▸ Requirement
Every entry below should be transcribed exactly; pictures stay out of the copy.

Stored records
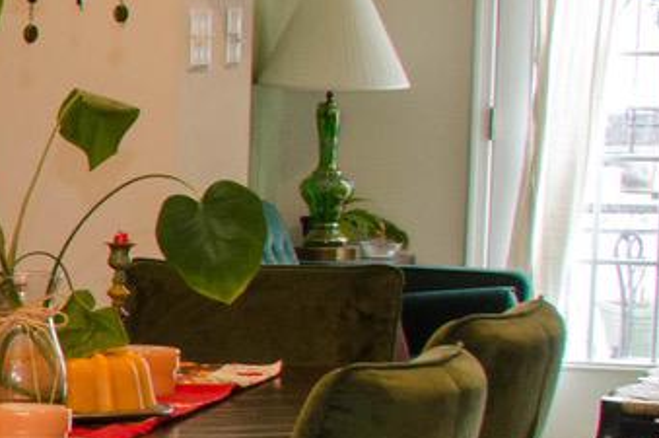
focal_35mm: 163
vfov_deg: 8.4
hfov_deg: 10.2
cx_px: -1137
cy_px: 432
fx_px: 2980
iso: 250
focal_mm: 18
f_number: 6.3
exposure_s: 1/13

▸ Solved exercise
focal_35mm: 163
vfov_deg: 8.4
hfov_deg: 10.2
cx_px: -1137
cy_px: 432
fx_px: 2980
iso: 250
focal_mm: 18
f_number: 6.3
exposure_s: 1/13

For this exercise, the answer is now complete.